■ **BRIEF**: Go to the line in the entries below that holds "(230, 425) = (149, 721): jar" and repeat exactly from there through the line that holds "(720, 187) = (745, 343): fire", inclusive.

= = = = = = =

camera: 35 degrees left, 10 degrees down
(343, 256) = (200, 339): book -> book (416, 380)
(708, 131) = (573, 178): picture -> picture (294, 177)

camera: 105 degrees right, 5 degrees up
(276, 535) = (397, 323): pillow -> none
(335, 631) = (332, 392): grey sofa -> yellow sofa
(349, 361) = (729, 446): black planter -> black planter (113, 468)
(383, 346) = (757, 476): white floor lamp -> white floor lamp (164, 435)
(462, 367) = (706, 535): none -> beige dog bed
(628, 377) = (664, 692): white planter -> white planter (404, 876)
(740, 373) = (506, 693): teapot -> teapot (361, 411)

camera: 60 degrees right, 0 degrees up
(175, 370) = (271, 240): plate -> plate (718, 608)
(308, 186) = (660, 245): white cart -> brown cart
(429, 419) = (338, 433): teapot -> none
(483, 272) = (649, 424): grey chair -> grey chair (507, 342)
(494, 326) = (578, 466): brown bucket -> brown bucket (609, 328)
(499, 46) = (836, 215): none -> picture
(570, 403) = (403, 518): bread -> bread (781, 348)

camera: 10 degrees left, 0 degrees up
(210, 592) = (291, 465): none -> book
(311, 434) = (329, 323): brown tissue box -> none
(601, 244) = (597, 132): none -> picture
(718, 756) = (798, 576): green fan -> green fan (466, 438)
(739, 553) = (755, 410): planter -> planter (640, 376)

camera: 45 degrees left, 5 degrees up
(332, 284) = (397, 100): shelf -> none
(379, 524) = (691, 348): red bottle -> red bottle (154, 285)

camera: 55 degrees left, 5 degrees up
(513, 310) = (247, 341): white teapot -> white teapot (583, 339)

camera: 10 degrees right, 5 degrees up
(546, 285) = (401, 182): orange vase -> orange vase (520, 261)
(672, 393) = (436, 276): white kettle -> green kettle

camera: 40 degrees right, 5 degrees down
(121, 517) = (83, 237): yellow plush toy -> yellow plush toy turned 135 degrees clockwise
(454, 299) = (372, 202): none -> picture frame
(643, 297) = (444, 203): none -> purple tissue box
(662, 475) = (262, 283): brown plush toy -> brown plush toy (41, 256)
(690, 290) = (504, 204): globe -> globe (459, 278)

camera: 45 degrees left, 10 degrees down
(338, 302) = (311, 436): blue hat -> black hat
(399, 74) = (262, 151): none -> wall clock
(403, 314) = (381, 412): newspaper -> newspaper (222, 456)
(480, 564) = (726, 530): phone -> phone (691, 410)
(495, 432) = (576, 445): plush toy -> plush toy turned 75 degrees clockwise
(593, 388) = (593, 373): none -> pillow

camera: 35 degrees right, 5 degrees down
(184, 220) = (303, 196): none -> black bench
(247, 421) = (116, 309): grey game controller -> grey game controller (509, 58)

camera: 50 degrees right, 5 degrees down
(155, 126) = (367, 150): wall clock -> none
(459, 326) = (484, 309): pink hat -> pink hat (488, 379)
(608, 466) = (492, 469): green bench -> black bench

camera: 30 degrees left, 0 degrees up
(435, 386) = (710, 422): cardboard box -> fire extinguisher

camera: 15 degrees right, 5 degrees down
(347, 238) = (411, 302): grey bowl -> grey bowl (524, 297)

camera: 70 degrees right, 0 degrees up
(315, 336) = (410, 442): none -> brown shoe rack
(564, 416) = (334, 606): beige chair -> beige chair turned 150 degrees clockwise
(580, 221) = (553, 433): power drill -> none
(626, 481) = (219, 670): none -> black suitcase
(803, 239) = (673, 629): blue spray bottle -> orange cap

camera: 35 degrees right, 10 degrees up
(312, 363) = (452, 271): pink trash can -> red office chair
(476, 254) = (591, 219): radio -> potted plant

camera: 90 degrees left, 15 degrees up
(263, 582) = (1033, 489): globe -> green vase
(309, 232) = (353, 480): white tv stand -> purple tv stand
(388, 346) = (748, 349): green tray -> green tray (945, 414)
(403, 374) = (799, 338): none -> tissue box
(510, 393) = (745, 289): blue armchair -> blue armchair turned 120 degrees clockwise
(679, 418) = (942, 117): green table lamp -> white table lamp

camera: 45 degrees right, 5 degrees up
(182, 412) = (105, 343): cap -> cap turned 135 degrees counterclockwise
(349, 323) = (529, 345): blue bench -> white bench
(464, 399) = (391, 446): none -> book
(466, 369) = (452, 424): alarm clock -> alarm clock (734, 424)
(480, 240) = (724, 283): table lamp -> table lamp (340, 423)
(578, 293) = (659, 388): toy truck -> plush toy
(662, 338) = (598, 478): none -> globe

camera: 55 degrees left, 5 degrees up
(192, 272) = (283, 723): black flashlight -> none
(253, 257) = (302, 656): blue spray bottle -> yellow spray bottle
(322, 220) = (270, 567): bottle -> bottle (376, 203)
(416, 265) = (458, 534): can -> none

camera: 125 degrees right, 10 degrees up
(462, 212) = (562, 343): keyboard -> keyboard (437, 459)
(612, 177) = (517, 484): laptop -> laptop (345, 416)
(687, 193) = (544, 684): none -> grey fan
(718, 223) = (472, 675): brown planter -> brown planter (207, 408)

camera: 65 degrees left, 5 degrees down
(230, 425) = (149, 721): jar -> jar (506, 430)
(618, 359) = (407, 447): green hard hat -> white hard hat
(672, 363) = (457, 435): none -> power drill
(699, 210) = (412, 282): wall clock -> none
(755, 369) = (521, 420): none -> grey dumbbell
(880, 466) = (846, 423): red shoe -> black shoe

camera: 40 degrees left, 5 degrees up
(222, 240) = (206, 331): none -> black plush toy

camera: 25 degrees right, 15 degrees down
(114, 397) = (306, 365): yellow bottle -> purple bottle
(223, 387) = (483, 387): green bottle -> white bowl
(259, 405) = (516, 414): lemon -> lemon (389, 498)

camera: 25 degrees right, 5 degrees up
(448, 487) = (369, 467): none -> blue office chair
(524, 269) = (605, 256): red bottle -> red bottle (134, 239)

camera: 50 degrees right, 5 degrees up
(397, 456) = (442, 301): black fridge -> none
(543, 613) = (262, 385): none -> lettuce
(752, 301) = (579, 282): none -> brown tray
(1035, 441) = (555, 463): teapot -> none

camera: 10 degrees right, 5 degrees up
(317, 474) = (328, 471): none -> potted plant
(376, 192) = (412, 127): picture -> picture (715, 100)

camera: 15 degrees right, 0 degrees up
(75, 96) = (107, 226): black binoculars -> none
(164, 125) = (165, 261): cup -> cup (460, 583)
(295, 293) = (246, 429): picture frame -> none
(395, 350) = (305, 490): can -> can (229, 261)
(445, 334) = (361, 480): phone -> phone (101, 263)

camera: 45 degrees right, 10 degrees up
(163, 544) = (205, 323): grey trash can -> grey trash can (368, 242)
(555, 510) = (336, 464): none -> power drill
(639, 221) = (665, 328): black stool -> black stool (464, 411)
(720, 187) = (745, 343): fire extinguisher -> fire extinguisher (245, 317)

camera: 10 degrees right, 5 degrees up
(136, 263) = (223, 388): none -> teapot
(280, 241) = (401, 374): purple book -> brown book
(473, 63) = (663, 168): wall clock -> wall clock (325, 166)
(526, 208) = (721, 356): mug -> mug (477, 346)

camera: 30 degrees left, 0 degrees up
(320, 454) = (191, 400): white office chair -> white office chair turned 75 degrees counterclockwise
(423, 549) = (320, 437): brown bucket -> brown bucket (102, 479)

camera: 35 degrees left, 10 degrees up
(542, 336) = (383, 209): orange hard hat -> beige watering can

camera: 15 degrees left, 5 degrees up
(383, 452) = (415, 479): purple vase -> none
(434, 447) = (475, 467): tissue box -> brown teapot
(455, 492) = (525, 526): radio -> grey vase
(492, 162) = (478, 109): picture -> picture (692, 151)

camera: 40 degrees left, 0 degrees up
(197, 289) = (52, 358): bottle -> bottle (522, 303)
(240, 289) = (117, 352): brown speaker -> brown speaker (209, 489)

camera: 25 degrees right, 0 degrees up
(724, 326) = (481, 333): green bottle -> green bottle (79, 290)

= = = = = = =

■ **ANSWER TO THE EXERCISE**:
(230, 425) = (149, 721): jar -> jar (506, 430)
(618, 359) = (407, 447): green hard hat -> white hard hat
(672, 363) = (457, 435): none -> power drill
(699, 210) = (412, 282): wall clock -> none
(755, 369) = (521, 420): none -> grey dumbbell
(880, 466) = (846, 423): red shoe -> black shoe

camera: 40 degrees left, 5 degrees up
(222, 240) = (206, 331): none -> black plush toy

camera: 25 degrees right, 15 degrees down
(114, 397) = (306, 365): yellow bottle -> purple bottle
(223, 387) = (483, 387): green bottle -> white bowl
(259, 405) = (516, 414): lemon -> lemon (389, 498)

camera: 25 degrees right, 5 degrees up
(448, 487) = (369, 467): none -> blue office chair
(524, 269) = (605, 256): red bottle -> red bottle (134, 239)

camera: 50 degrees right, 5 degrees up
(397, 456) = (442, 301): black fridge -> none
(543, 613) = (262, 385): none -> lettuce
(752, 301) = (579, 282): none -> brown tray
(1035, 441) = (555, 463): teapot -> none

camera: 10 degrees right, 5 degrees up
(317, 474) = (328, 471): none -> potted plant
(376, 192) = (412, 127): picture -> picture (715, 100)

camera: 15 degrees right, 0 degrees up
(75, 96) = (107, 226): black binoculars -> none
(164, 125) = (165, 261): cup -> cup (460, 583)
(295, 293) = (246, 429): picture frame -> none
(395, 350) = (305, 490): can -> can (229, 261)
(445, 334) = (361, 480): phone -> phone (101, 263)

camera: 45 degrees right, 10 degrees up
(163, 544) = (205, 323): grey trash can -> grey trash can (368, 242)
(555, 510) = (336, 464): none -> power drill
(639, 221) = (665, 328): black stool -> black stool (464, 411)
(720, 187) = (745, 343): fire extinguisher -> fire extinguisher (245, 317)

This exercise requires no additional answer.